Generate pandas DataFrames using polyfactory for testing and development
Project description
Polypandas
Generate type-safe pandas DataFrames effortlessly using polyfactory.
Inspired by polyspark.
Why Polypandas?
Creating test data for pandas applications is tedious.
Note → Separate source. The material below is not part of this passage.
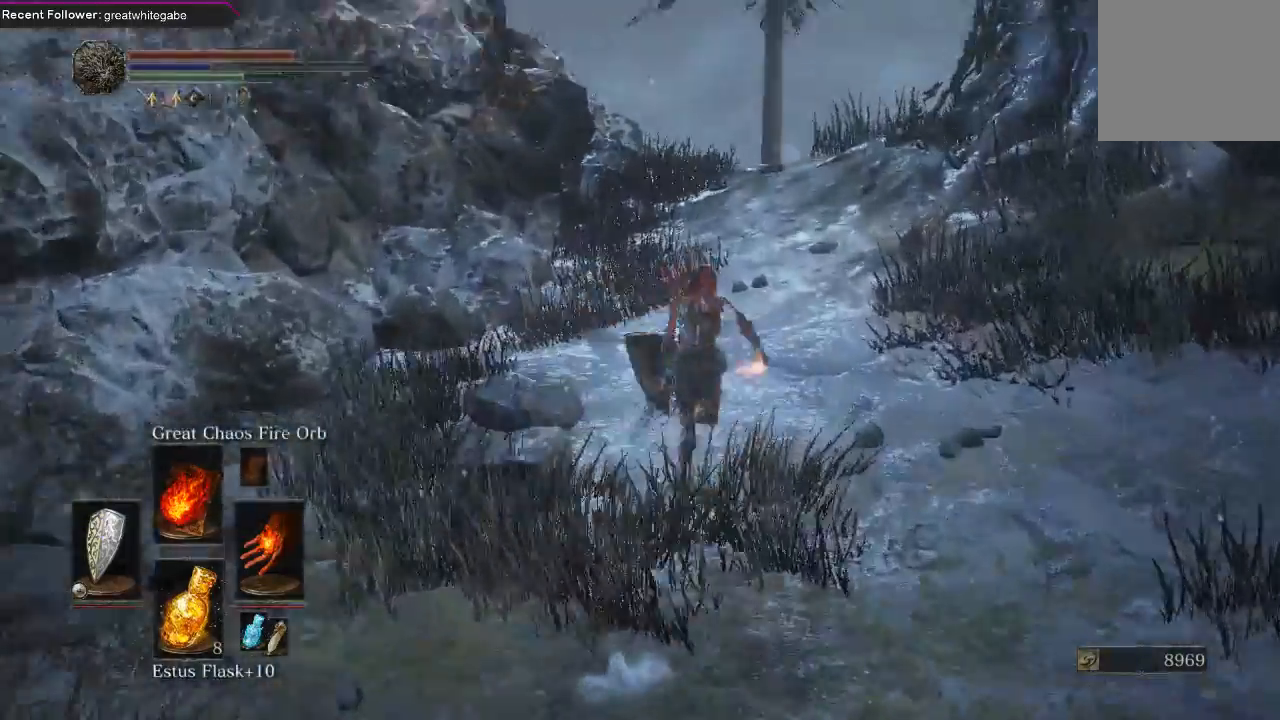
{"buttons": ["B"], "left_stick": "up", "right_stick": "up", "events": [[100, "right_stick", "center"], [467, "right_stick", "up"]]}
Polypandas makes it effortless by generating realistic test DataFrames from your Python data models, with automatic schema inference so columns get the right dtypes even when values are null.
from dataclasses import dataclass
from polypandas import pandas_factory
@pandas_factory
@dataclass
class User:
id: int
name: str
email: str
# Generate 1000 rows instantly
df = User.build_dataframe(size=1000)
Installation
Base install (pandas + polyfactory):
pip install polypandas
Optional: PyArrow for proper nested struct columns (otherwise nested fields are object columns of dicts):
pip install polypandas[pyarrow]
Development (tests, lint, type-checking):
pip install "polypandas[dev]"
Requirements: Python 3.8+, pandas ≥1.3, polyfactory ≥2.0.
Quick start
Decorator (recommended)
from dataclasses import dataclass
from typing import Optional
from polypandas import pandas_factory
@pandas_factory
@dataclass
class Product:
product_id: int
name: str
price: float
description: Optional[str] = None
in_stock: bool = True
df = Product.build_dataframe(size=100)
print(df.head())
Generate dicts, then convert to DataFrame
dicts = Product.build_dicts(size=1000)
df = Product.create_dataframe_from_dicts(dicts)
Classic factory pattern
from polypandas import PandasFactory
class ProductFactory(PandasFactory[Product]):
__model__ = Product
df = ProductFactory.build_dataframe(size=100)
Convenience function (no factory class)
from polypandas import build_pandas_dataframe
df = build_pandas_dataframe(Product, size=100)
Pydantic models
from pydantic import BaseModel
from polypandas import pandas_factory
@pandas_factory
class Order(BaseModel):
order_id: int
customer_id: int
total: float
df = Order.build_dataframe(size=500)
Nested structs (optional PyArrow)
With pip install polypandas[pyarrow], nested dataclasses become proper struct columns (PyArrow-backed). Without PyArrow they are object columns of dicts.
from dataclasses import dataclass
from polypandas import pandas_factory
@dataclass
class Address:
street: str
city: str
zipcode: str
@pandas_factory
@dataclass
class Person:
id: int
name: str
address: Address
# Auto: use PyArrow when available and model has nested structs
df = Person.build_dataframe(size=50)
# Force PyArrow (when installed)
df = Person.build_dataframe(size=50, use_pyarrow=True)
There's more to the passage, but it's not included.